Counterstrike: Gerichtsverhandlung wegen Cheating

PC-Spiele In den letzten Jahren ist der Multiplayer-Part von einigen Spielen immer beliebter geworden - inzwischen werden sogar Wettbewerbe ausgetragen, bei denen der Erstplatzierte mehrere zehntausend Euro erhält. Sogar eine eigene Liga existiert. Das was man aus dem Radsport als Blutdoping kennt, gibt es auch beim so genannten E-Sport. Beim Wallhack etwa wird die Grafik des Spiels so verändert, dass man durch Wände sehen kann, um versteckte Gegner auszumachen. Ebenfalls sehr effektiv ist der so genannte Aimbot. Dieser sorgt dafür, dass das Fadenkreuz immer automatisch auf einem Gegner positioniert wird.

Diese nicht erlaubten Hilfsmittel werden inzwischen mit einer hinreichenden Sicherheit erkannt - wer erwischt wird, darf nicht mehr in der Liga spielen. Die bekannteste Liga ist die Electronic Sports League (ESL), die von der Kölner Firma Turtle Entertainment betrieben wird. Sie überwacht die teilnehmenden Spieler mit dem Anti-Cheat-Tool "Aequitas". Es vergleicht die Dateien des Spielers mit den Originalen und erstellt zudem in unregelmäßigen Abständen Screenshots vom Bildschirm, um evtl. Wallhacks zu erkennen.

In einem aktuellen Fall verließ man sich aber nicht auf das Anti-Cheat-Tool, sondern wertete ein aufgenommenes Spiel manuell aus.

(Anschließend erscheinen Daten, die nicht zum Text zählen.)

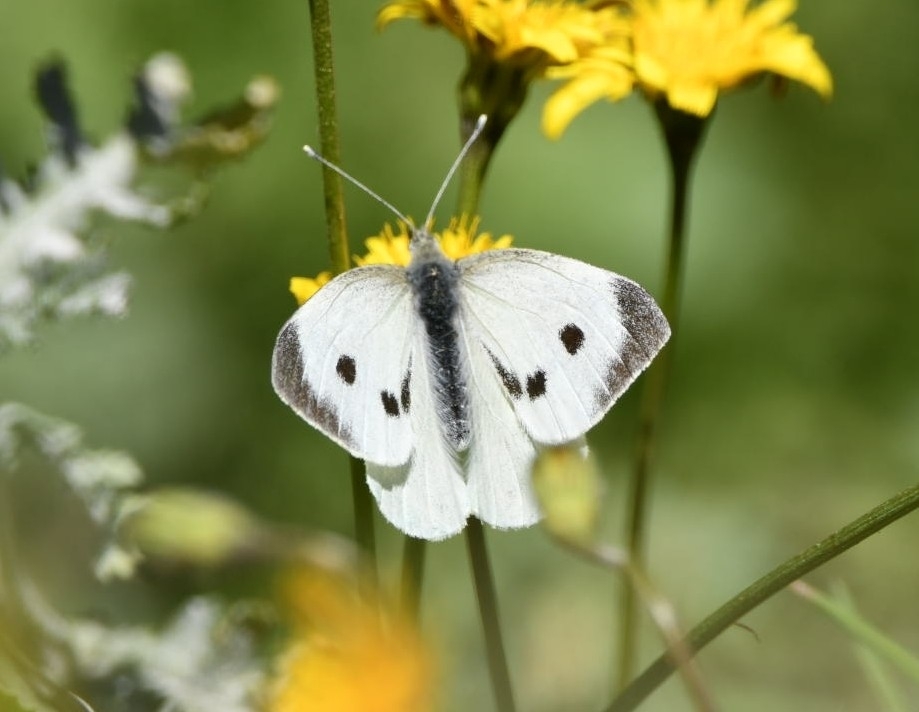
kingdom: Animalia
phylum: Arthropoda
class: Insecta
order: Lepidoptera
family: Pieridae
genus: Pieris
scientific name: Pieris brassicae
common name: Large white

Das Counterstrike-Team "coldgame EAS" stand kurz vor dem Aufstieg in die ESL Pro Series, quasi die Bundesliga im E-Sport. Allerdings wurde der 17-jährige Mitspieler "XektoR" für zwei Jahre gesperrt. Begründung: Am 22. November 2007 soll er in einem Spiel gecheatet haben. Ihm wird vorgeworfen, einen Wallhack sowie einen Aimbot eingesetzt zu haben.

Die Sperre basiert auf der manuellen Auswertung der aufgezeichneten Spielszenen - das Anti-Cheat-Tool "Aequites" konnte keinen Betrug feststellen. Die Mitglieder von "coldgame EAS" interpretieren die Spielszenen natürlich ganz anders. Demnach soll "XektoR" durch genaue Team-Absprachen und eine gute Taktik so erfolgreich gewesen sein.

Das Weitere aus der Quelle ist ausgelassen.